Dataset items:
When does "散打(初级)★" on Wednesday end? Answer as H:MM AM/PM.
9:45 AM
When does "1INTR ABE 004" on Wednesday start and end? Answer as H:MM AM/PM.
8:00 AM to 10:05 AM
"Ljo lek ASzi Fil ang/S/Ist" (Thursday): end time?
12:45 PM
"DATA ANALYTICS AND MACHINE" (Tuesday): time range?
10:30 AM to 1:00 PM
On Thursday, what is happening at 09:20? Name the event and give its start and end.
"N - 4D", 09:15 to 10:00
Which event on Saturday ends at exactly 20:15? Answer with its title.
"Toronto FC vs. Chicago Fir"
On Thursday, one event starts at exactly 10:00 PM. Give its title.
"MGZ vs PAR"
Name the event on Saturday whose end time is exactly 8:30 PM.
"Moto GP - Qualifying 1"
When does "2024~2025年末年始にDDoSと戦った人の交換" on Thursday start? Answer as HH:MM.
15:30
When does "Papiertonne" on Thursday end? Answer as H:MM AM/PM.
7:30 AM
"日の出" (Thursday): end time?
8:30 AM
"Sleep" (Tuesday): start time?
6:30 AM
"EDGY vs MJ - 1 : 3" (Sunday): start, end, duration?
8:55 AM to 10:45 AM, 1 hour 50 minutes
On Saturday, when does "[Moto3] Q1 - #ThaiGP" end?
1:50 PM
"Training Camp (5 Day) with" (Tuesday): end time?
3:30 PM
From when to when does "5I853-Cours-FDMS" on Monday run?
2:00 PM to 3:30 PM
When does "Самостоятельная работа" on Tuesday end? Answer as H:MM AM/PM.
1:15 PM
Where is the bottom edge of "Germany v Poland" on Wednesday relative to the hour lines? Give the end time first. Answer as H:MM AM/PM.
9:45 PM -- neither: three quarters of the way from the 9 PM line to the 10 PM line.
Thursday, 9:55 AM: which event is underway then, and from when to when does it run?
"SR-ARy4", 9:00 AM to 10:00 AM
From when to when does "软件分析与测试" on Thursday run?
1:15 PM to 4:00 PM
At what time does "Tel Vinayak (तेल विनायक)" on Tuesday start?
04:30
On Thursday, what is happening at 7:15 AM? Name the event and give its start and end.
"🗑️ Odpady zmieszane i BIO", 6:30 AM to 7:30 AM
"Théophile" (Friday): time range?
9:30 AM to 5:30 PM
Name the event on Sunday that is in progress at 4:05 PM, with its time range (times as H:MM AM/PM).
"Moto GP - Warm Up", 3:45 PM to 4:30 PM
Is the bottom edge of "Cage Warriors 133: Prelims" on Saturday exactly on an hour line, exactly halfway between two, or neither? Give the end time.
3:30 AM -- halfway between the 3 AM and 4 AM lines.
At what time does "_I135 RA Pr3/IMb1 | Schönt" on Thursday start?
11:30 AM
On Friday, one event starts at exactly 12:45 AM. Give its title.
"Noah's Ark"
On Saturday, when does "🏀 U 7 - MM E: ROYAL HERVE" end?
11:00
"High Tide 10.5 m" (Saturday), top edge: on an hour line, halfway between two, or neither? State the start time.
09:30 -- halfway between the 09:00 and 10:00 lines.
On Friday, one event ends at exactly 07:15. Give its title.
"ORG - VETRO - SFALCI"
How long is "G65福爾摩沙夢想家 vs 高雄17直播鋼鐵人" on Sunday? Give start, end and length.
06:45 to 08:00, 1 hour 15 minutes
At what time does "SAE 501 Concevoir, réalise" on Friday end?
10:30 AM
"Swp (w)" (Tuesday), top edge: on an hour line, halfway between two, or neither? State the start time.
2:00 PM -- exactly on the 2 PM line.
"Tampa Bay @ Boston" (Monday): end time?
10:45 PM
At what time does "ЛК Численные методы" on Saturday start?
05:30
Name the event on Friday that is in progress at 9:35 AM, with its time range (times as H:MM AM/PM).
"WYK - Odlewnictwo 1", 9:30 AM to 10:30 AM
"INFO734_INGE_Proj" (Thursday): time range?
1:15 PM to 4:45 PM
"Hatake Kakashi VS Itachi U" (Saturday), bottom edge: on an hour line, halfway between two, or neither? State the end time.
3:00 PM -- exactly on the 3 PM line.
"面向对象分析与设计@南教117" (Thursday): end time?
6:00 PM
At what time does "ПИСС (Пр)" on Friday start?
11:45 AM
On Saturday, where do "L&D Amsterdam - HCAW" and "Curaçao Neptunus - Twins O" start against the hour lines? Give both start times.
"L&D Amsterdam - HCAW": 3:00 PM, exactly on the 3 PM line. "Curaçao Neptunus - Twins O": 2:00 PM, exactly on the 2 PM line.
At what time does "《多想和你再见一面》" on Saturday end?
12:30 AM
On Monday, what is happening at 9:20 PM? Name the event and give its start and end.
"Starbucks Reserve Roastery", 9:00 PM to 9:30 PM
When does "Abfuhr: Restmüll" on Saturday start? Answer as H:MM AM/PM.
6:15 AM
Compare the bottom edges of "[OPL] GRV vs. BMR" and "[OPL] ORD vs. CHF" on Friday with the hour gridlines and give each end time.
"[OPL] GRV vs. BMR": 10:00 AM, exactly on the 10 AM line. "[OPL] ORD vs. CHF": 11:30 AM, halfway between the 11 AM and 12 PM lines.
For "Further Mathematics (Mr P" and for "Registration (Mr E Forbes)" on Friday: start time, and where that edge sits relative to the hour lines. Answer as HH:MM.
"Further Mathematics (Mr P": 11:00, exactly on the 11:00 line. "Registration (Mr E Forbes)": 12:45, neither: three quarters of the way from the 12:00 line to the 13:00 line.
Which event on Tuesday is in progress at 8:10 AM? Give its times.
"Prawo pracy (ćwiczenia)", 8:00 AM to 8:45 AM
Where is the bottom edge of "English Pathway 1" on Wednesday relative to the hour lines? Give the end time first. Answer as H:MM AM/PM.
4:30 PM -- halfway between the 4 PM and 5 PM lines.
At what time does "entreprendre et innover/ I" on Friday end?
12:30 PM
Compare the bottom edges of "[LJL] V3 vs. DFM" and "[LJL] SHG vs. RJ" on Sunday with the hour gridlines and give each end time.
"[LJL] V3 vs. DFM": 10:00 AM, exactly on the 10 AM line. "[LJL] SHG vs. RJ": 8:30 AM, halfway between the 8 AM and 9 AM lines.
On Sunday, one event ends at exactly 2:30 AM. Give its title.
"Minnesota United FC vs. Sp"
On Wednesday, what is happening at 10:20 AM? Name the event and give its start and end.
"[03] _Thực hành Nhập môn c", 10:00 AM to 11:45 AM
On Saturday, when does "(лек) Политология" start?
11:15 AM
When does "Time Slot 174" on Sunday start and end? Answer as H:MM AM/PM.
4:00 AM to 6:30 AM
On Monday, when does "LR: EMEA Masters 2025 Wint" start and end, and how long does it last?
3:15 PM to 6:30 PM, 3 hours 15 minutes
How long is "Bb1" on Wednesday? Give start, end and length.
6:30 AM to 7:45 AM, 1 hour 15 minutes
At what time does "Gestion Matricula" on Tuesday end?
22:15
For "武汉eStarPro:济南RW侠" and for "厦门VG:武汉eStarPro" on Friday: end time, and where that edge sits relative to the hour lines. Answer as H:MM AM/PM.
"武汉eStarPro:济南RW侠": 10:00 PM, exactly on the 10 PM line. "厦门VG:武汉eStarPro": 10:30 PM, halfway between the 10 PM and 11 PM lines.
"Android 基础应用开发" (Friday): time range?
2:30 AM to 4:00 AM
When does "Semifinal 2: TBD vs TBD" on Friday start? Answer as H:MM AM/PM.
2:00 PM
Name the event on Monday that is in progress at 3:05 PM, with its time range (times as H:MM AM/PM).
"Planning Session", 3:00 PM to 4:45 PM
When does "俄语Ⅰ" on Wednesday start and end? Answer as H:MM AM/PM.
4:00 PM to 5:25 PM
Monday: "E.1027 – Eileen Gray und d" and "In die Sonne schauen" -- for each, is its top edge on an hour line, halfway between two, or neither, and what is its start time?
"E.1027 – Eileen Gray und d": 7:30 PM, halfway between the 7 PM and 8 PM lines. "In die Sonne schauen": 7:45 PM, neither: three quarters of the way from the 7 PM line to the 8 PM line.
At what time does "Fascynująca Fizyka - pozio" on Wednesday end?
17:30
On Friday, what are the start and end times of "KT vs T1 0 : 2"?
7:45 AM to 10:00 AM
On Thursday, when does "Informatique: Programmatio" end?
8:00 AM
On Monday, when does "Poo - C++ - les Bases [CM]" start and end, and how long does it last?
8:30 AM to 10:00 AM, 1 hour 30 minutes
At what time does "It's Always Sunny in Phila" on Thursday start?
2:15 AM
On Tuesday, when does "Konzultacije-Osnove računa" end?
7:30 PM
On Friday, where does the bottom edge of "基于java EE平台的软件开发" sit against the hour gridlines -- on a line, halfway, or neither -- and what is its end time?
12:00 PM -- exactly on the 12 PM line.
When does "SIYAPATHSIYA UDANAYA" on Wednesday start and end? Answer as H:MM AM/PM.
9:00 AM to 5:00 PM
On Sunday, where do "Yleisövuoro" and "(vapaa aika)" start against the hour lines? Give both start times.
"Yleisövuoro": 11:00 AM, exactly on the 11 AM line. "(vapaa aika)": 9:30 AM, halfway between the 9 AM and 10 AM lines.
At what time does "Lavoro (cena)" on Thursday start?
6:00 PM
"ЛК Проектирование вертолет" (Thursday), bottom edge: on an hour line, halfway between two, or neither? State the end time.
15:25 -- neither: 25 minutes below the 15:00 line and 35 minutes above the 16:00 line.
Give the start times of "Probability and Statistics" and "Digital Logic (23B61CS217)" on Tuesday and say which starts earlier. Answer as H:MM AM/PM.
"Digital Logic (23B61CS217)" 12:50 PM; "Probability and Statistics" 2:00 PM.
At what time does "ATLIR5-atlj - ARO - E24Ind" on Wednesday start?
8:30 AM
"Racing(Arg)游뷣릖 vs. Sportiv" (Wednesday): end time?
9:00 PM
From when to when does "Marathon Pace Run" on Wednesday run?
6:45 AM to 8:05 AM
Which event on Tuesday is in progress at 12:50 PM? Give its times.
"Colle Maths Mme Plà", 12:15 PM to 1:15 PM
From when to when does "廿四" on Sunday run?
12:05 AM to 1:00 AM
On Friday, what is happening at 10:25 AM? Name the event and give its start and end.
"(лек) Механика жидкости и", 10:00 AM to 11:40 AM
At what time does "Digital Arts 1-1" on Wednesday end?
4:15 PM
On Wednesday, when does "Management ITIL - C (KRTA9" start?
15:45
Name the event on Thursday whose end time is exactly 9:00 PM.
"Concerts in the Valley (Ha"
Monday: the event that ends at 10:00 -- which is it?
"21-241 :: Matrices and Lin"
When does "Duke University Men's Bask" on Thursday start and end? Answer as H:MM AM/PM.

DESCRIPTION OF THE TASK: In the records, take the part that opens with the line containing "on Thursday run?" and closes with the line containing "PM, exactly on the 2 PM line.". Give only those lines again with "time range" swapped for "time span" and nothing else changed.

WRITTEN SOLUTION:
From when to when does "软件分析与测试" on Thursday run?
1:15 PM to 4:00 PM
At what time does "Tel Vinayak (तेल विनायक)" on Tuesday start?
04:30
On Thursday, what is happening at 7:15 AM? Name the event and give its start and end.
"🗑️ Odpady zmieszane i BIO", 6:30 AM to 7:30 AM
"Théophile" (Friday): time span?
9:30 AM to 5:30 PM
Name the event on Sunday that is in progress at 4:05 PM, with its time span (times as H:MM AM/PM).
"Moto GP - Warm Up", 3:45 PM to 4:30 PM
Is the bottom edge of "Cage Warriors 133: Prelims" on Saturday exactly on an hour line, exactly halfway between two, or neither? Give the end time.
3:30 AM -- halfway between the 3 AM and 4 AM lines.
At what time does "_I135 RA Pr3/IMb1 | Schönt" on Thursday start?
11:30 AM
On Friday, one event starts at exactly 12:45 AM. Give its title.
"Noah's Ark"
On Saturday, when does "🏀 U 7 - MM E: ROYAL HERVE" end?
11:00
"High Tide 10.5 m" (Saturday), top edge: on an hour line, halfway between two, or neither? State the start time.
09:30 -- halfway between the 09:00 and 10:00 lines.
On Friday, one event ends at exactly 07:15. Give its title.
"ORG - VETRO - SFALCI"
How long is "G65福爾摩沙夢想家 vs 高雄17直播鋼鐵人" on Sunday? Give start, end and length.
06:45 to 08:00, 1 hour 15 minutes
At what time does "SAE 501 Concevoir, réalise" on Friday end?
10:30 AM
"Swp (w)" (Tuesday), top edge: on an hour line, halfway between two, or neither? State the start time.
2:00 PM -- exactly on the 2 PM line.
"Tampa Bay @ Boston" (Monday): end time?
10:45 PM
At what time does "ЛК Численные методы" on Saturday start?
05:30
Name the event on Friday that is in progress at 9:35 AM, with its time span (times as H:MM AM/PM).
"WYK - Odlewnictwo 1", 9:30 AM to 10:30 AM
"INFO734_INGE_Proj" (Thursday): time span?
1:15 PM to 4:45 PM
"Hatake Kakashi VS Itachi U" (Saturday), bottom edge: on an hour line, halfway between two, or neither? State the end time.
3:00 PM -- exactly on the 3 PM line.
"面向对象分析与设计@南教117" (Thursday): end time?
6:00 PM
At what time does "ПИСС (Пр)" on Friday start?
11:45 AM
On Saturday, where do "L&D Amsterdam - HCAW" and "Curaçao Neptunus - Twins O" start against the hour lines? Give both start times.
"L&D Amsterdam - HCAW": 3:00 PM, exactly on the 3 PM line. "Curaçao Neptunus - Twins O": 2:00 PM, exactly on the 2 PM line.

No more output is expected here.